Another example of a thesis statement is this one for the “Winning Characteristics” Scholarship essay: “During my high school career, I have exhibited several of the “Winning Characteristics,” including Communication Skills, Leadership Skills and Organization Skills, through my involvement in Student Government, National Honor Society, and a part-time job at Macy’s Department Store.”

4. Write the body.

The body of your essay argues, explains or describes your topic. Each main idea that you wrote in your diagram or outline will become a separate section within the body of your essay.

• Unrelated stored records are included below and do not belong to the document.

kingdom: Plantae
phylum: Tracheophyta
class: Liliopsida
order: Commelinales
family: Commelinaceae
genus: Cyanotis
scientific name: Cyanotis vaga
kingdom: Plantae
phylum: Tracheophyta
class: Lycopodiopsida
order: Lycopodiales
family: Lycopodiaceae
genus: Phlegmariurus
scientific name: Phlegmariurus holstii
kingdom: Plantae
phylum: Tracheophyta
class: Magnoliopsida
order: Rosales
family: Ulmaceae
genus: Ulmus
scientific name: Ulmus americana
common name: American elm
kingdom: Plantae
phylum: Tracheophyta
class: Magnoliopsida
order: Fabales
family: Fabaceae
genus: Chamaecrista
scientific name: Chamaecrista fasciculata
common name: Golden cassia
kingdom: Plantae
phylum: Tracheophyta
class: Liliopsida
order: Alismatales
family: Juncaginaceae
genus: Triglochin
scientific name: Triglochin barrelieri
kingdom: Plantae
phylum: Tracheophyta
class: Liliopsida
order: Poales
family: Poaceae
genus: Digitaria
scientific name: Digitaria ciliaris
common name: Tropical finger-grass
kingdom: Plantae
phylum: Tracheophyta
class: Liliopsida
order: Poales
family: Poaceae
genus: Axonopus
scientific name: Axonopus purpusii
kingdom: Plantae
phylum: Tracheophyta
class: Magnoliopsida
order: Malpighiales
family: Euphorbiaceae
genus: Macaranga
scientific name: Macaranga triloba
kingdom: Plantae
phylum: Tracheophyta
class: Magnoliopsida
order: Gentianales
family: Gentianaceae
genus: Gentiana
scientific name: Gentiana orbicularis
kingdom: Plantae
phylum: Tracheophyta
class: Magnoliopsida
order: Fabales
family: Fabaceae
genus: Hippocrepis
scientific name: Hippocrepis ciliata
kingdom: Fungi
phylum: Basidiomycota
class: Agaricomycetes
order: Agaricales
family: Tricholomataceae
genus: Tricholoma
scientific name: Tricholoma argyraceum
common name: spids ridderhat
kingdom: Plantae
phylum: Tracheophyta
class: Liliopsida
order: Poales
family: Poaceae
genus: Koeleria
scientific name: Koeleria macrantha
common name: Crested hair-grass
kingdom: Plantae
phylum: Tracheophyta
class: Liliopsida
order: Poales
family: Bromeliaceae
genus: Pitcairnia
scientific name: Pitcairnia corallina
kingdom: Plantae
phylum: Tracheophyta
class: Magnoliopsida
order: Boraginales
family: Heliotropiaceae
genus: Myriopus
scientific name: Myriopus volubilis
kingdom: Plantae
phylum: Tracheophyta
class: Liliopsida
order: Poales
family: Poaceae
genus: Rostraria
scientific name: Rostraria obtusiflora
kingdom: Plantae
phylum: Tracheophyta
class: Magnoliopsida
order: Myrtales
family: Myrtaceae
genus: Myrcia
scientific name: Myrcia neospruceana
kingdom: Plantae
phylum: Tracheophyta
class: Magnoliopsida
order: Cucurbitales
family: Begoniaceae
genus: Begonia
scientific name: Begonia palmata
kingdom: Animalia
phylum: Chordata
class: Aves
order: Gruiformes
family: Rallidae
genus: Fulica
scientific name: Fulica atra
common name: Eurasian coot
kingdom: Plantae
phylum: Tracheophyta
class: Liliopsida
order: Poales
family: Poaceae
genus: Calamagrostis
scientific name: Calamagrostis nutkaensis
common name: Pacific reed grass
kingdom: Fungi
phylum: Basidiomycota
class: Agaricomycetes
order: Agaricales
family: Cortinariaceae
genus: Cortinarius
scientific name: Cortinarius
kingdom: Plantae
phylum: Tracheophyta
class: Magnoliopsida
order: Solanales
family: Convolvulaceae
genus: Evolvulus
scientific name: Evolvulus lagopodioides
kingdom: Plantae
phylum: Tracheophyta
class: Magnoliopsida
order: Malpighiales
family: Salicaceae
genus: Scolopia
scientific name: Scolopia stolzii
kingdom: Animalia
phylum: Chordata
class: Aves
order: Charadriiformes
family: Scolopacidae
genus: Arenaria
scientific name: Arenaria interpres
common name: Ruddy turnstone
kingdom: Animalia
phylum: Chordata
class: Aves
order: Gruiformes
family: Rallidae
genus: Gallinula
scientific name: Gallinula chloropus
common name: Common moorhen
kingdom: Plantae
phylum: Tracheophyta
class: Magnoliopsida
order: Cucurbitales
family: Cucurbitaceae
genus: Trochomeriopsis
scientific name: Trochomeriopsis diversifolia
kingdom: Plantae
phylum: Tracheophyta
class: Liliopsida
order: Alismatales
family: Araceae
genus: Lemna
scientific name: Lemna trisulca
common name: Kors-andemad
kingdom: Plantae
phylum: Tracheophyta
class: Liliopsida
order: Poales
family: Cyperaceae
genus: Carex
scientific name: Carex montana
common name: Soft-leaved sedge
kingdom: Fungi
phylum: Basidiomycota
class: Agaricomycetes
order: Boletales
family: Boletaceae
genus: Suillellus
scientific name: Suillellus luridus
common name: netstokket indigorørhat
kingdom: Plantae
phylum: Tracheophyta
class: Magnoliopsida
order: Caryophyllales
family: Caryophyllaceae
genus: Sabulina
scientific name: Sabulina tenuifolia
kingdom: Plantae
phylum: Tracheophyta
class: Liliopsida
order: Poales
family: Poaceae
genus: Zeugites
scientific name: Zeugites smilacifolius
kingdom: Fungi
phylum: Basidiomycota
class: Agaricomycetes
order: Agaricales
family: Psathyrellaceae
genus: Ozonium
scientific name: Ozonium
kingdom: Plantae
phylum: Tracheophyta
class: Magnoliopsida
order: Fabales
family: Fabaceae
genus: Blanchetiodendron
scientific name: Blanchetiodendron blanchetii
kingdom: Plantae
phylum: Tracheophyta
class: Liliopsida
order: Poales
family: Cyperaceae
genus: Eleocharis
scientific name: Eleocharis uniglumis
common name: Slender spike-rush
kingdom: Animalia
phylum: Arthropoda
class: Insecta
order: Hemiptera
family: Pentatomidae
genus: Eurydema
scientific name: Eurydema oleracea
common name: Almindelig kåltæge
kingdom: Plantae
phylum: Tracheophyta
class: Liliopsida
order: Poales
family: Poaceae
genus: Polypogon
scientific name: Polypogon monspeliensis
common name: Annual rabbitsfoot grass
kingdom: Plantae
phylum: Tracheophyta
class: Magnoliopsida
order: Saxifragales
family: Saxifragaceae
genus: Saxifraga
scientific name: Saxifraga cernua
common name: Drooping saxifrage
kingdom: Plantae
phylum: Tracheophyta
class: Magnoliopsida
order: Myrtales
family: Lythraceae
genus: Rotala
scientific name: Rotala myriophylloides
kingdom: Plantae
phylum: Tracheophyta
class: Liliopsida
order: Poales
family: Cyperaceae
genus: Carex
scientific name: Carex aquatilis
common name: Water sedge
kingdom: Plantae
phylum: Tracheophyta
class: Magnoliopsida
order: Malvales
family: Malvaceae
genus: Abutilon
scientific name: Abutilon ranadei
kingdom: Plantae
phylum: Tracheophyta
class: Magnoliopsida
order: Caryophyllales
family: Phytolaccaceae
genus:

Each body paragraph will have the same basic structure. Begin by writing one of your main ideas as the introductory sentence. Next, write each of your supporting ideas in sentence format, but leave three or four lines in between each point to come back and give detailed examples to back up your position. Fill in these spaces with relative information that will help link smaller ideas together.

5. Write the introduction.

Now that you have developed your thesis and the overall body of your essay, you must write an introduction. The introduction should attract the reader’s attention and show the focus of your essay.

Begin with an attention grabber. You can use shocking information, dialogue, a story, a quote, or a simple summary of your topic. Whichever angle you choose, make sure that it ties in with your thesis statement, which will be included as the last sentence of your introduction.

6. Write the conclusion.

The conclusion brings closure of the topic and sums up your overall ideas while providing a final perspective on your topic. Your conclusion should consist of three to five strong sentences. Simply review your main points and provide reinforcement of your thesis.

7. Add the finishing touches.

After writing your conclusion, you might think that you have completed your essay. Wrong. Before you consider this a finished work, you must pay attention to all the small details.

Check the order of your paragraphs. Your strongest points should be the first and last paragraphs within the body, with the others falling in the middle. Also, make sure that your paragraph order makes sense. If your essay is describing a process, such as how to make a great chocolate cake, make sure that your paragraphs fall in the correct order.

Review the instructions for your essay, if applicable. Many teachers and scholarship forms follow different formats, and you must double check instructions to ensure that your essay is in the desired format.

Finally, review what you have written. Reread your paper and check to see if it makes sense. Make sure that sentence flow is smooth and add phrases to help connect thoughts or ideas. Check your essay for grammar and spelling mistakes.

Congratulations! You have just written a great essay.